Specialist Column Lee, Ji Hyun Director, Internal Medicine Department, Song to Hospital, Seoul, Korea
Inflammatory bowel disease, which has been rare in Korea, is rapidly increasing. According to a health insurance report and assessment, the number of patients with inflammatory bowel disease treated in 2017 is approximately 40,000 ulcerative colitis and about 20,000 Crohn's disease, which is approximately 60,000.
Inflammatory bowel disease is a chronic inflammatory disease of the gastrointestinal tract commonly referred to as ulcerative colitis and Crohn's disease. Ulcerative colitis occurs mainly in the colon and inflammation occurs sporadically throughout the digestive tract from the mouth to the rectum.
Inflammatory bowel disease is believed to occur when environmental factors and immunological factors occur in the presence of an unknown or genetic predisposition. Recently, many experts have estimated that immune cells of the intestinal mucosa are over-activated in response to external factors of intestinal bacteria or viruses and attack the intestinal mucosa to worsen.
Symptoms of inflammatory bowel disease include bloody stomach, abdominal pain, chronic diarrhea, fever, weight loss, anorexia and poorly treated anal illness. The diagnosis of inflammatory bowel disease is still low and the diagnosis is delayed due to infectious enteritis, symptoms and endoscopic findings. It is good that you are not afraid because most of you can properly manage your everyday life after diagnosis and management.
For the treatment of inflammatory bowel disease, anti-inflammatory drugs, immunomodulators, biological agents, steroidal agents, and the like are used. Surgical treatment is performed if there is no effect on the treatment or if stenosis, perforation or colon cancer develops. In particular, biological agents, including anti-TNF agents that block tumor necrosis factor (TNF) overexpression, which cause inflammation in inflammatory bowel disease, are effective in reducing inflammation and healing of mucous membranes.

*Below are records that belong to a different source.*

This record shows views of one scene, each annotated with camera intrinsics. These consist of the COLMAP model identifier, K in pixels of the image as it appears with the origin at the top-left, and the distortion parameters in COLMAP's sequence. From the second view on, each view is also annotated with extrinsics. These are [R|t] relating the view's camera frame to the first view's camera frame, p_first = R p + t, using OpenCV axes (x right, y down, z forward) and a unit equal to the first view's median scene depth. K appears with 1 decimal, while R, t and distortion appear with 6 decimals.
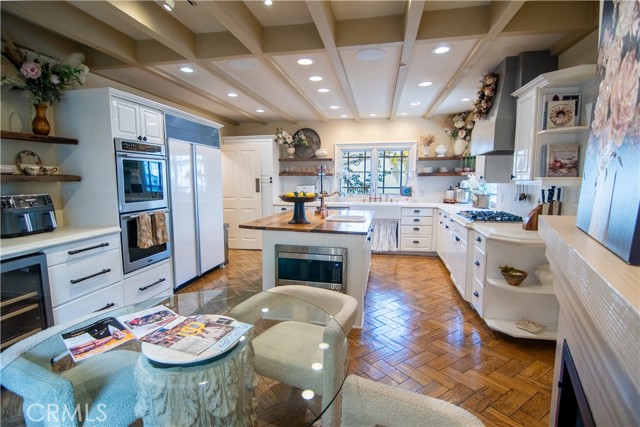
lens RADIAL K [[311.3, 0, 319.2], [0, 311.3, 212.3], [0, 0, 1]] dist [-0.004257, -0.000459]
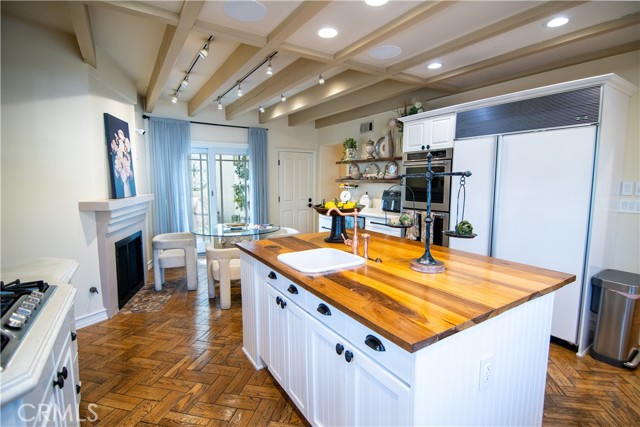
lens RADIAL K [[311.3, 0, 318.7], [0, 311.3, 215.9], [0, 0, 1]] dist [-0.004257, -0.000459]
pose [[-0.716206, 0.084555, -0.692748, 0.481658], [-0.076233, 0.977215, 0.198091, -0.171916], [0.693713, 0.194685, -0.693441, 1.437014]]
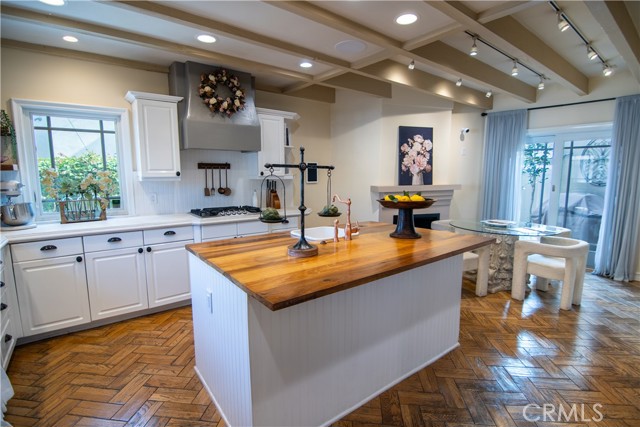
lens RADIAL K [[311.3, 0, 319.9], [0, 311.3, 212.7], [0, 0, 1]] dist [-0.004257, -0.000459]
pose [[-0.765183, -0.080186, 0.638800, -1.085999], [0.076462, 0.973873, 0.213835, -0.202661], [-0.639257, 0.212466, -0.739060, 1.724141]]
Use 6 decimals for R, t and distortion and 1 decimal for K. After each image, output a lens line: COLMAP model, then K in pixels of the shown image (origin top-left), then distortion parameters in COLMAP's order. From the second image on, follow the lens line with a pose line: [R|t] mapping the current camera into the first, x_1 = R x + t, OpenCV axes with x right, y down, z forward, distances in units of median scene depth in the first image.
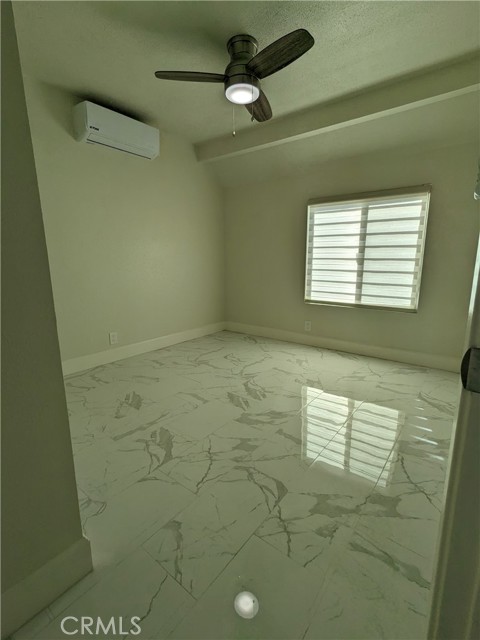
lens RADIAL K [[304.3, 0, 242.0], [0, 304.3, 319.0], [0, 0, 1]] dist [-0.001781, 0.000598]
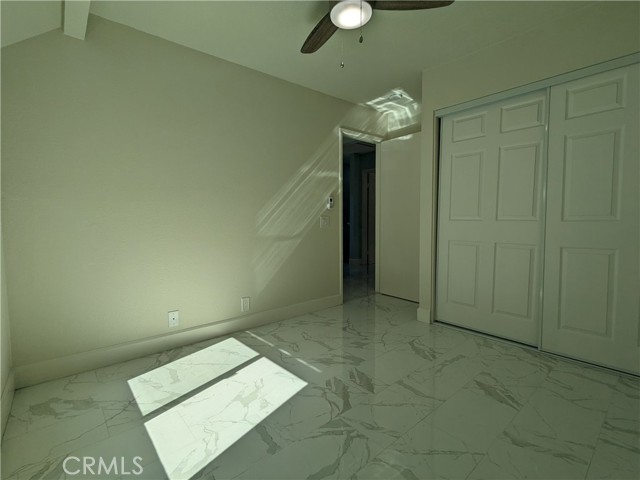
lens RADIAL K [[304.3, 0, 318.3], [0, 304.3, 240.6], [0, 0, 1]] dist [-0.001781, 0.000598]
pose [[-0.979759, -0.000329, 0.200181, -0.071832], [0.051745, 0.965596, 0.254847, -0.363491], [-0.193378, 0.260047, -0.946034, 1.897106]]
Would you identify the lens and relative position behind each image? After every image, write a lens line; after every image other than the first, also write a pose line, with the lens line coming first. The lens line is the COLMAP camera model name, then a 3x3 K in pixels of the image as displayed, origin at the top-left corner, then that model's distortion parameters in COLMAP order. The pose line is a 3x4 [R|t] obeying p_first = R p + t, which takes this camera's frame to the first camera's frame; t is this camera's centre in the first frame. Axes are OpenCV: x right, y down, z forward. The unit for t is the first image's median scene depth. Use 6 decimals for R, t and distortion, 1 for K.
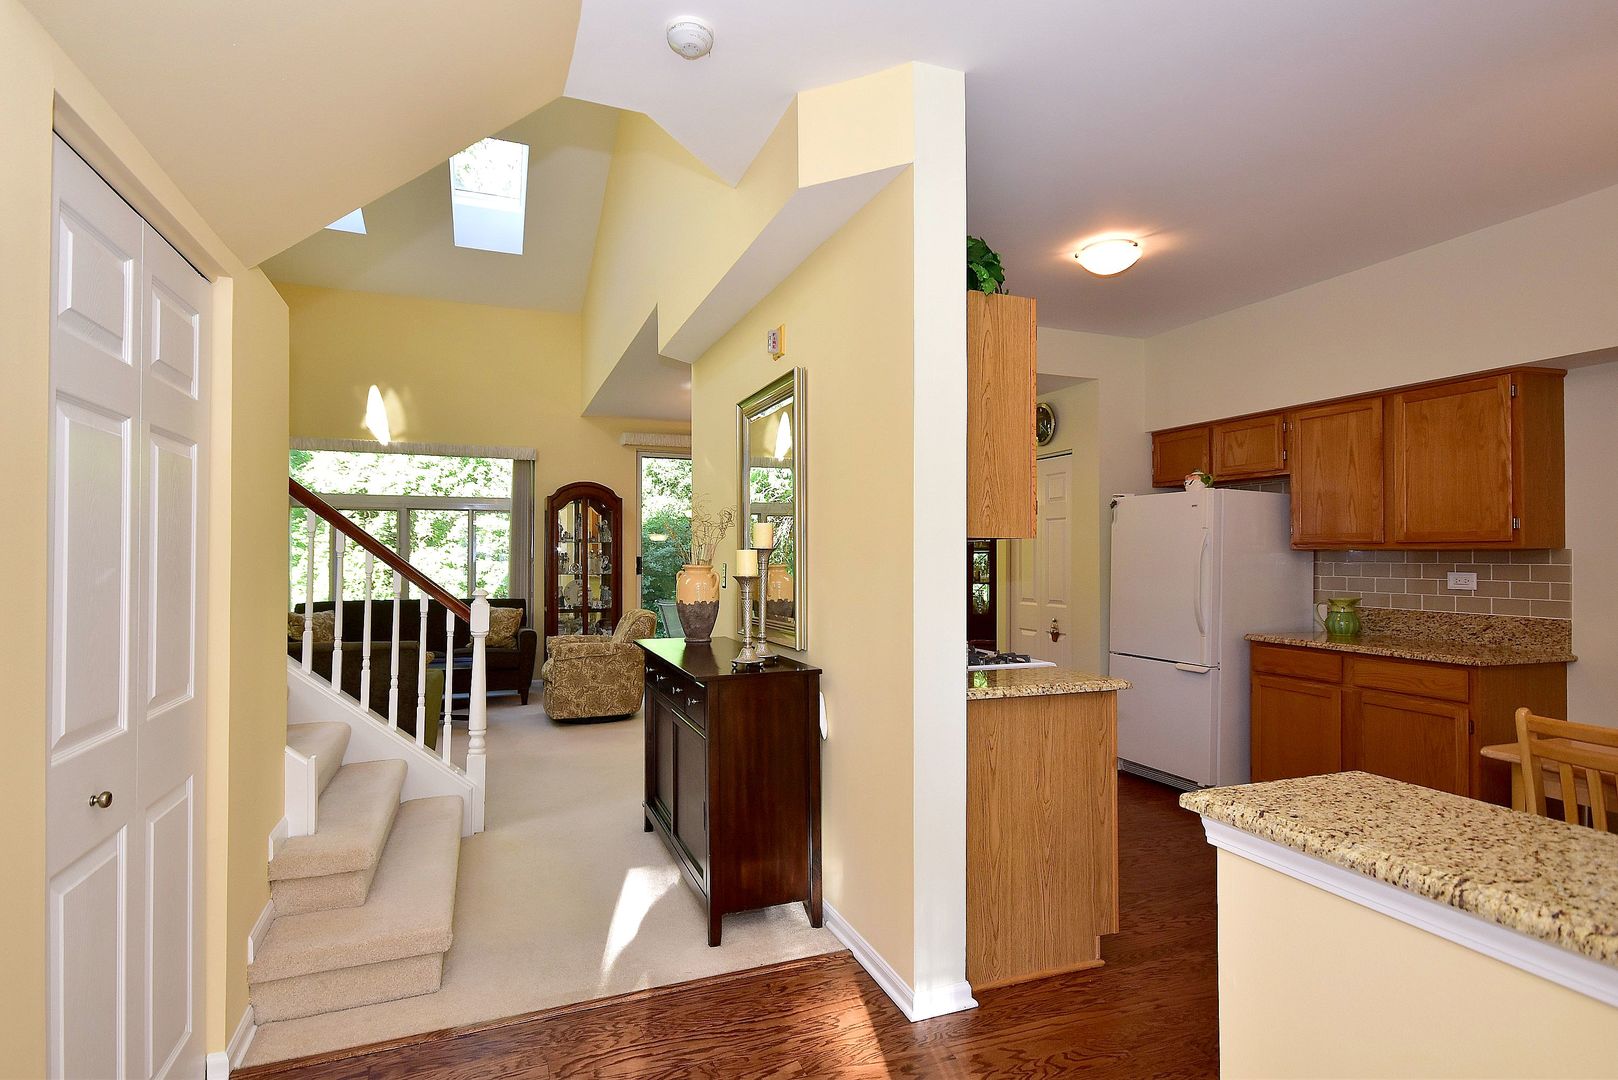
lens RADIAL K [[822.9, 0, 808.2], [0, 822.9, 543.6], [0, 0, 1]] dist [0.000864, 0.000083]
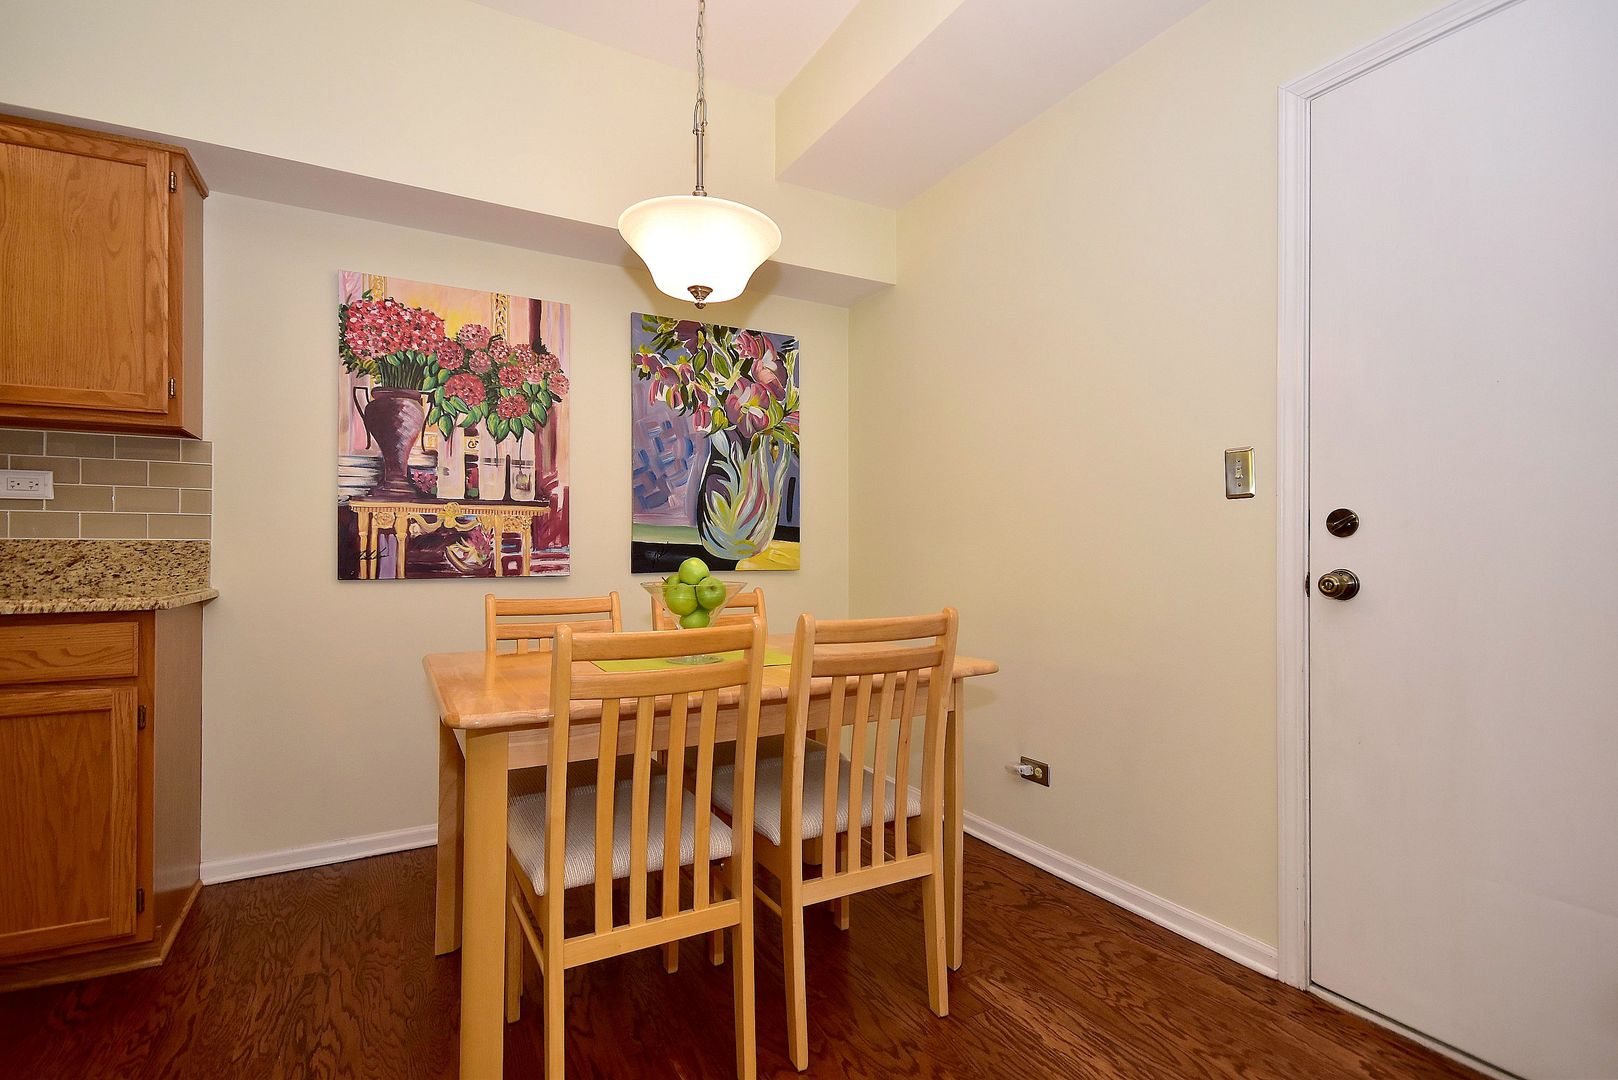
lens RADIAL K [[801.6, 0, 809.1], [0, 801.6, 542.9], [0, 0, 1]] dist [0.000449, 0.000159]
pose [[-0.131955, 0.004719, 0.991244, 0.170805], [-0.014617, 0.999871, -0.006706, 0.091504], [-0.991148, -0.015374, -0.131869, 0.576336]]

Inflammatory bowel disease is recommended for periodic endoscopy, blood tests, stools and radiological examination (CT, MRI and ultrasound) even in the absence of symptoms. This is because the risk of colorectal cancer or small intestine cancer in patients with inflammatory bowel disease for a long time is higher than in the general population, and symptoms and objective findings do not necessarily match each other. In some rare cases, complications such as stenosis or perforation appear suddenly without symptoms.
Accurate diagnosis and treatment of inflammatory bowel disease, which may be accompanied by chronic and heterogeneous complications, is also essential for collaboration with various clinical departments with expertise in the field of diseases such as gastroenterology, colon surgery and imaging.
Recently, more and more hospitals have been seeking multidisciplinary treatment for inflammatory bowel disease. I think it's a good step because I can understand the symptoms and the condition of patients from different points of view and I can do individualized treatment accordingly.